**Work request 1**: Find each line in the records that contains the string "lens" and copy those lines out. Case counts.

**Exercise text**:
****************

Lifted from the 18F front end guide regarding CSPs:

What is Content Security Policy?

Content Security Policy (referred to as CSP in the rest of this guide) is a security measure designed by the W3C (World Wide Web Consortium) to mitigate the likelihood of Cross-Site Scripting (XSS) attacks and data injection. It is designed to be used in conjunction with other security practices currently recommended for web development.

It can be enabled on either client- or server-side, and is unobtrusive in unsupported browsers — that is, browsers that don't support CSP will ignore its directives and load the page as normal.

CSP is supported by the current versions of all modern desktop browsers: Safari, Chrome, Firefox, and IE Edge. It is also supported in recent versions iOS Safari and Chrome for Android.

Unfortunately, support for numbered versions of IE is essentially zero, with no support for IE < 10 and only two directives supported in IE 10+.

We should implement this, at least in the front end application. It is a relatively straightforward task and should be quick. Essentially, we want to tell the browser which URLs it is OK to load content on the Crime Data Explorer from. Currently, we get almost all of the assets and data from the same host as the application (crime-data-explorer.fr.cloud.gov) which is easy to restrict.

****************

**Work request 2**: Extend the Content Security Policy passage, picking up right after its last sentence.

****************

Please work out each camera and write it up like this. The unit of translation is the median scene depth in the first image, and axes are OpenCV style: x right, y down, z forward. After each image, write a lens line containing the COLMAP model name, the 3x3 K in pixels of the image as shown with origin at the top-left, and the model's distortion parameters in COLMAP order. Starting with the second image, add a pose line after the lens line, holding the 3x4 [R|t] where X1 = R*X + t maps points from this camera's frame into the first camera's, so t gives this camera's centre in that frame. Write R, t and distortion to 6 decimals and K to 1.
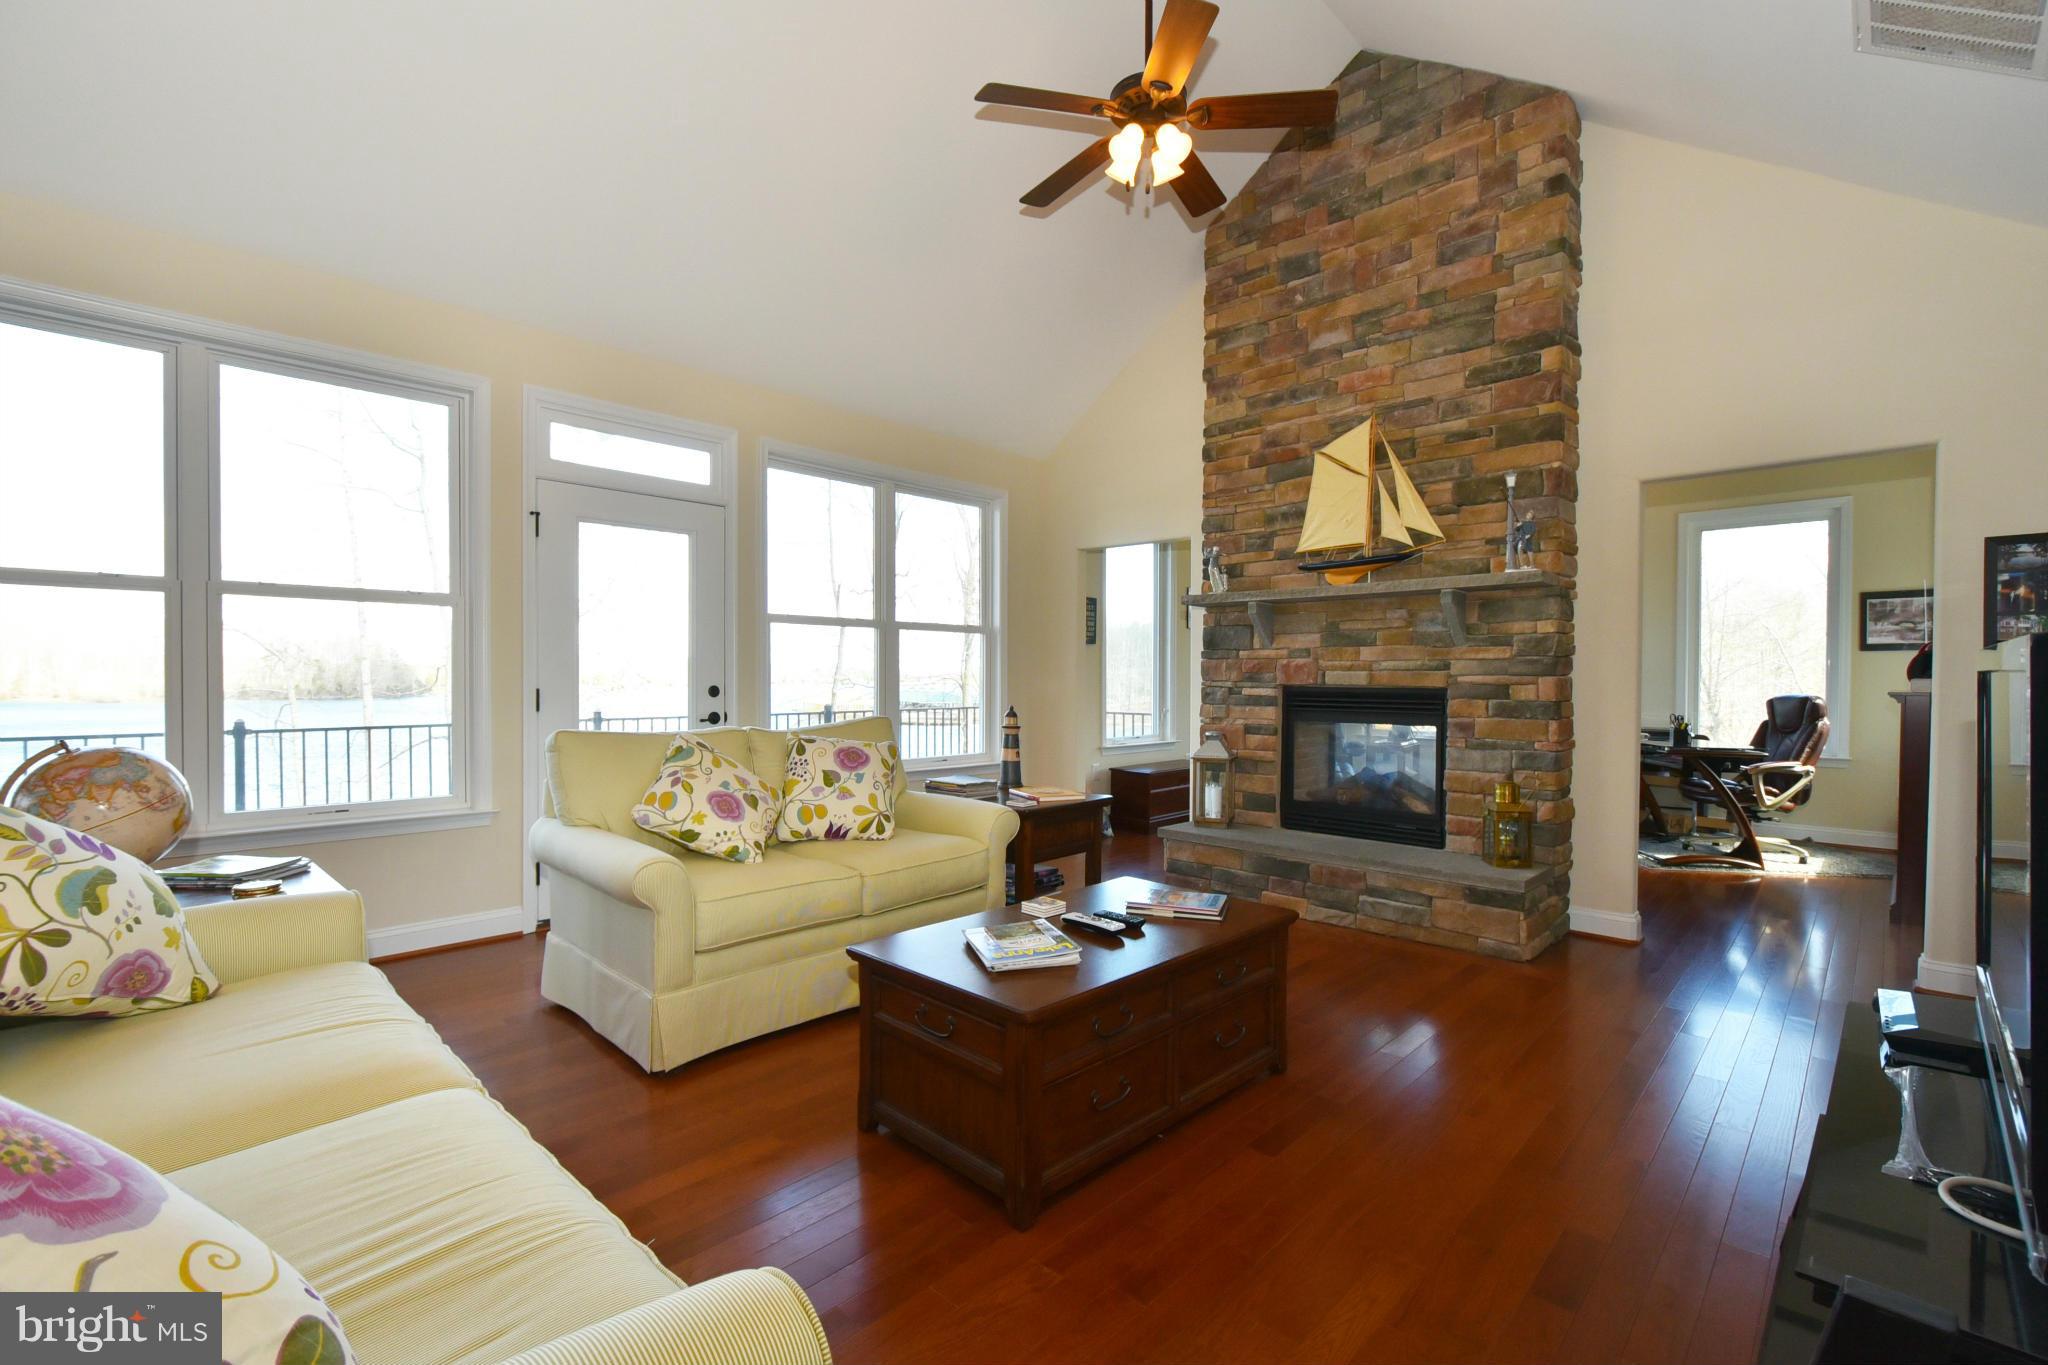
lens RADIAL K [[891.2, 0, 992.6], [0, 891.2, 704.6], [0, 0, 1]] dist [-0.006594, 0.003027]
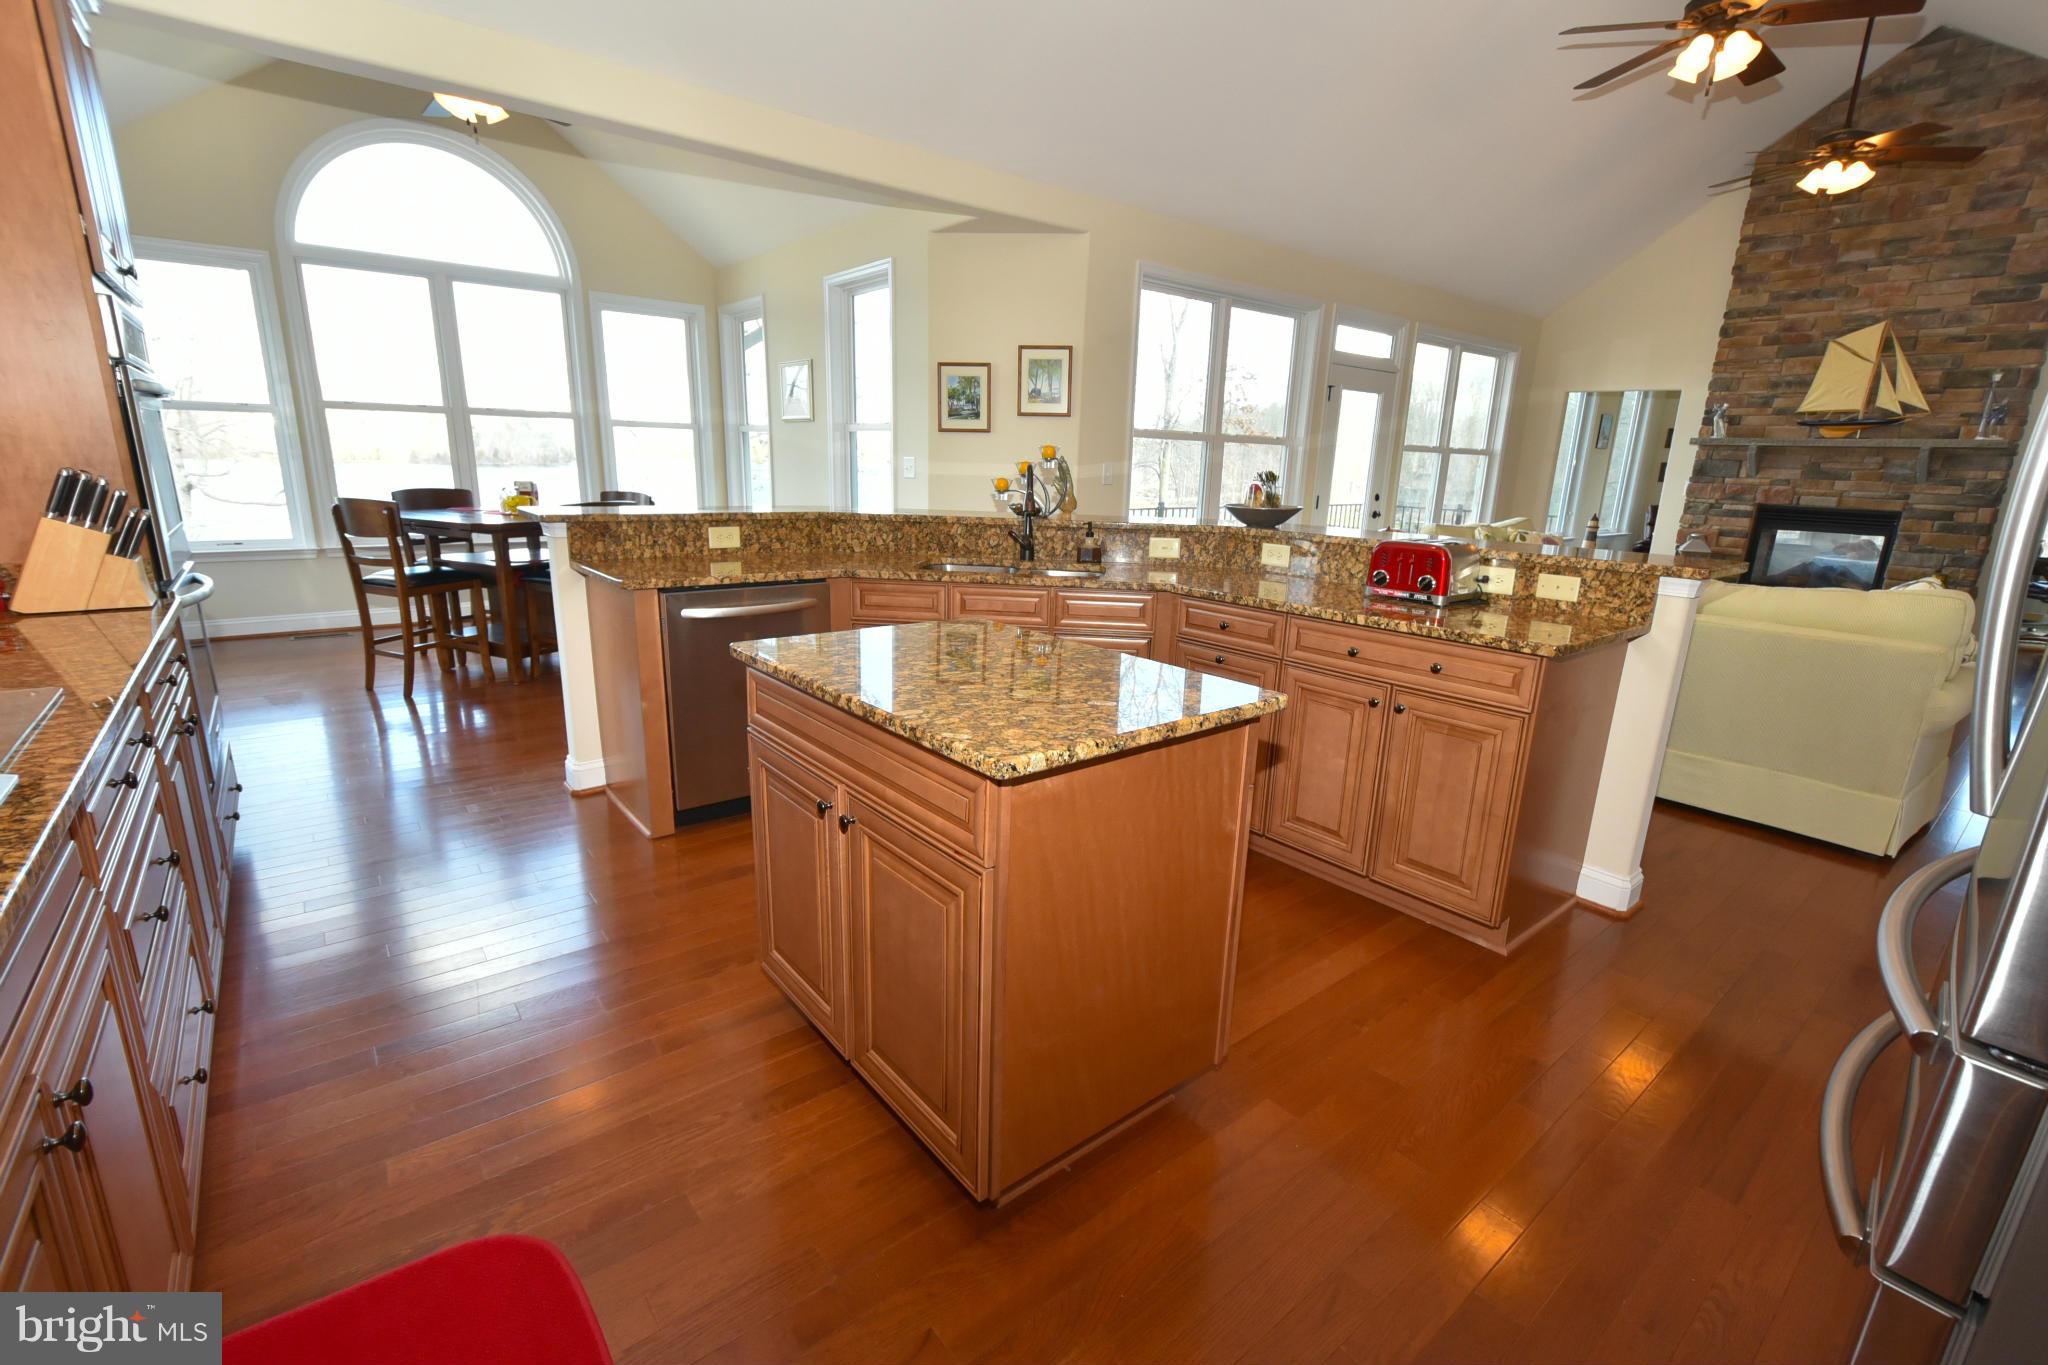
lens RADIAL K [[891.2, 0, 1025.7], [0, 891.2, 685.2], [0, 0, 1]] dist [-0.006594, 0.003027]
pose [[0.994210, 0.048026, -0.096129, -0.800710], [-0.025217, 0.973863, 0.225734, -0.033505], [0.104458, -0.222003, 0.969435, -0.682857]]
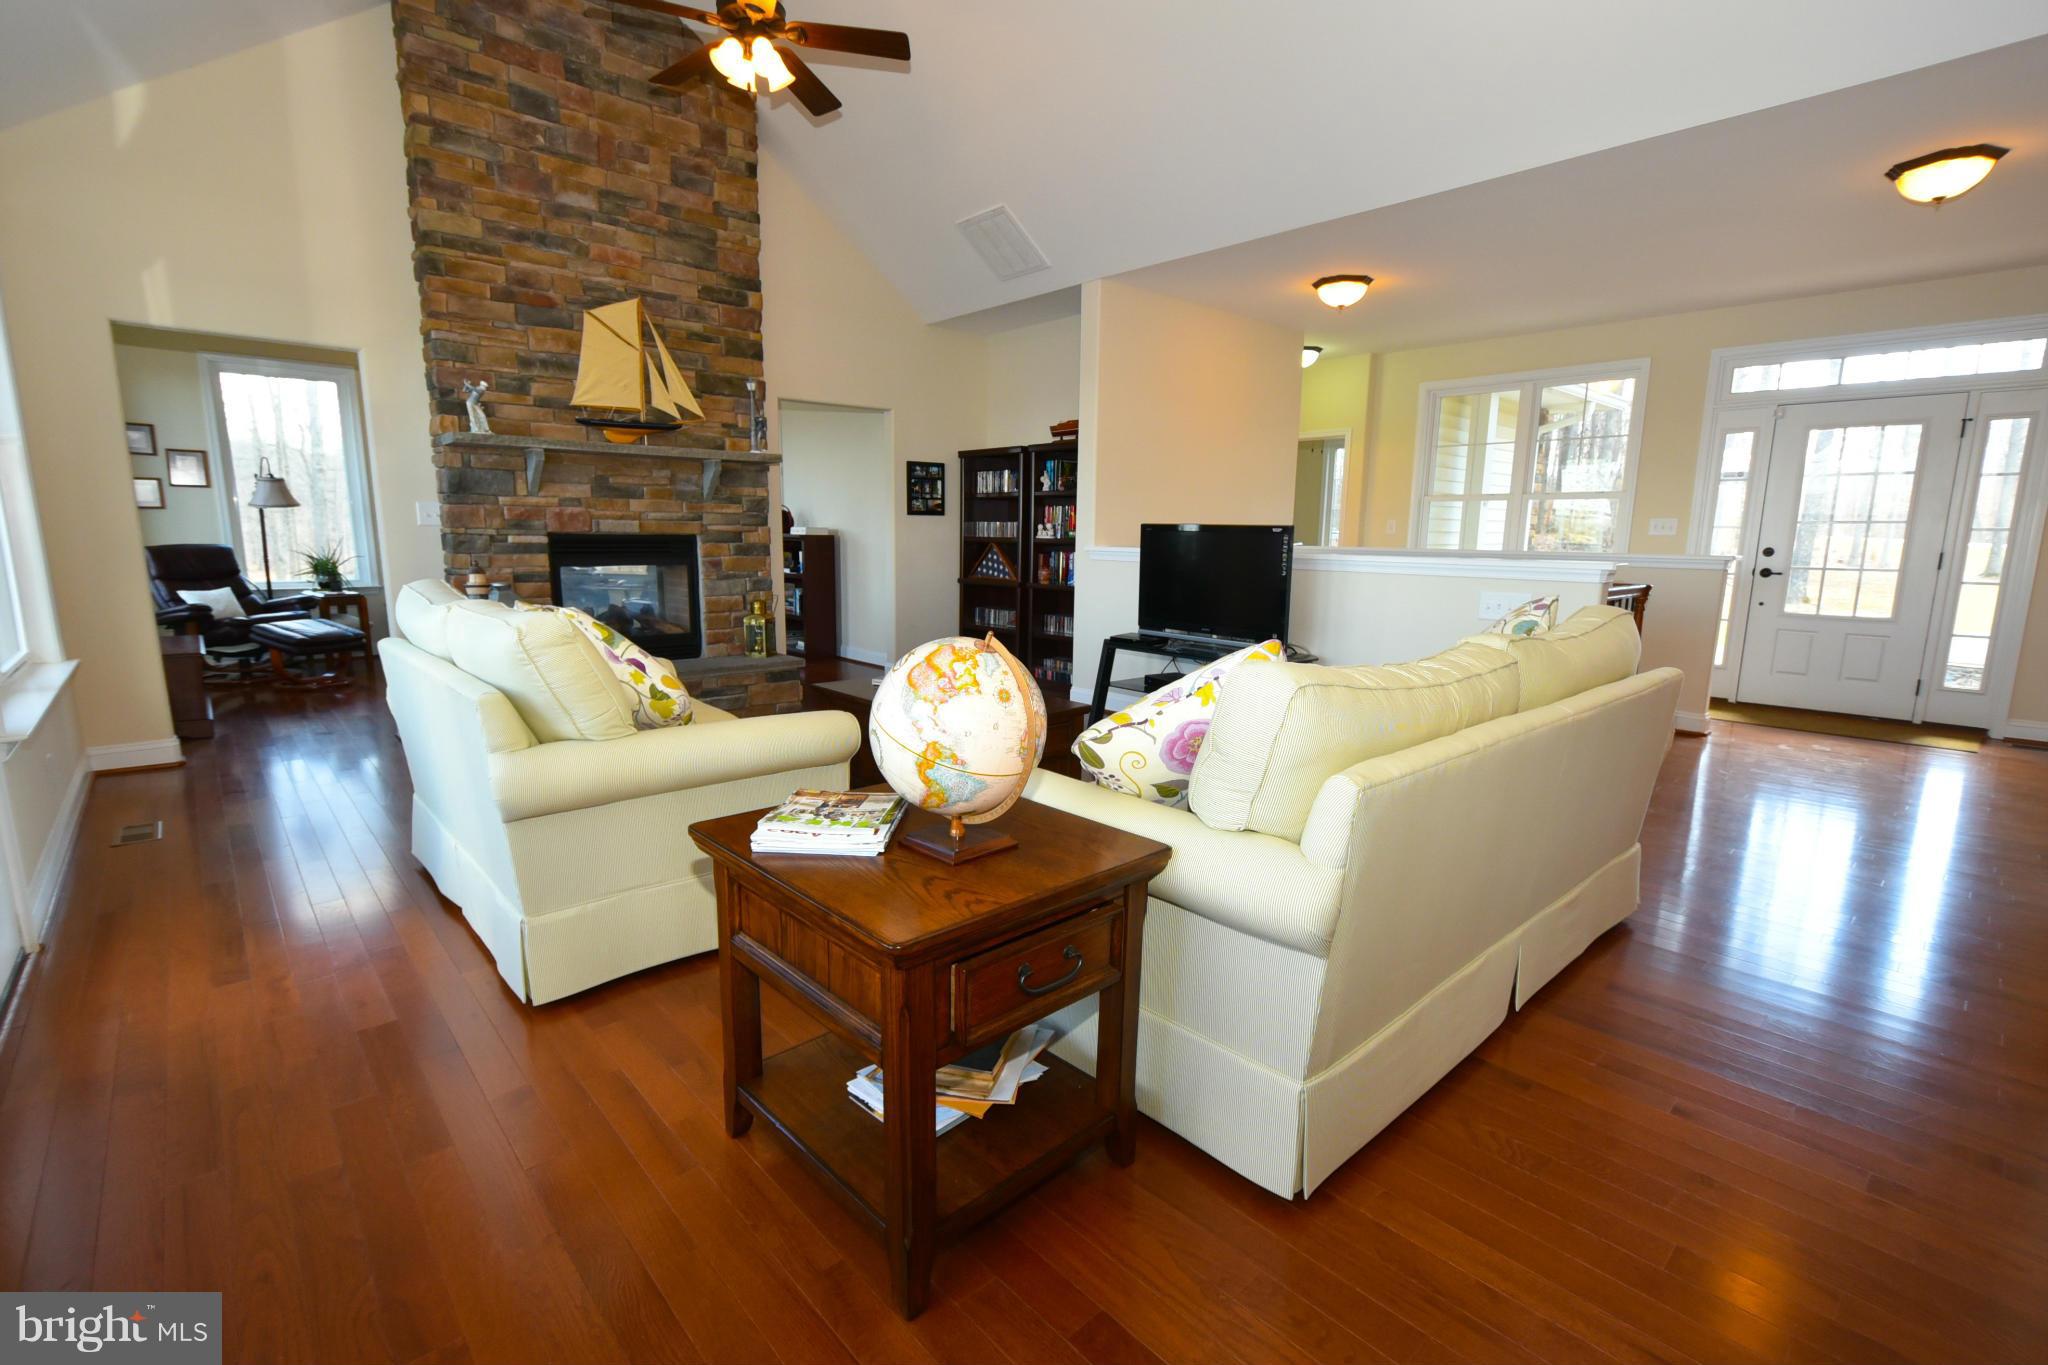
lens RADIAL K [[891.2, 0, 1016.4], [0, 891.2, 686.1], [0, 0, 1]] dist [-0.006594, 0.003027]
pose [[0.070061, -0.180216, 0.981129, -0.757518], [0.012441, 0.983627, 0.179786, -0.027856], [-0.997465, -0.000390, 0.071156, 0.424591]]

****************

**Answer area 1**:
Please work out each camera and write it up like this. The unit of translation is the median scene depth in the first image, and axes are OpenCV style: x right, y down, z forward. After each image, write a lens line containing the COLMAP model name, the 3x3 K in pixels of the image as shown with origin at the top-left, and the model's distortion parameters in COLMAP order. Starting with the second image, add a pose line after the lens line, holding the 3x4 [R|t] where X1 = R*X + t maps points from this camera's frame into the first camera's, so t gives this camera's centre in that frame. Write R, t and distortion to 6 decimals and K to 1.
lens RADIAL K [[891.2, 0, 992.6], [0, 891.2, 704.6], [0, 0, 1]] dist [-0.006594, 0.003027]
lens RADIAL K [[891.2, 0, 1025.7], [0, 891.2, 685.2], [0, 0, 1]] dist [-0.006594, 0.003027]
lens RADIAL K [[891.2, 0, 1016.4], [0, 891.2, 686.1], [0, 0, 1]] dist [-0.006594, 0.003027]

**Answer area 2**:
There are a few resources that come from different URLs, all of which we can add to our whitelist:

  • "google-analytics.com" because of DAP
  • "crime-data-api.fr.cloud.gov" to get the swagger.json used for generating the API documentation

I am unsure if the downloads from S3 will continue to work with a CSP, but if not, we can also add that host to our whitelist.

The API application doesn't have any HTML that is returned but we should still use a CSP to restrict the content a browser might load at the URL. I can open the relevant issues for these two tasks in the respective repos.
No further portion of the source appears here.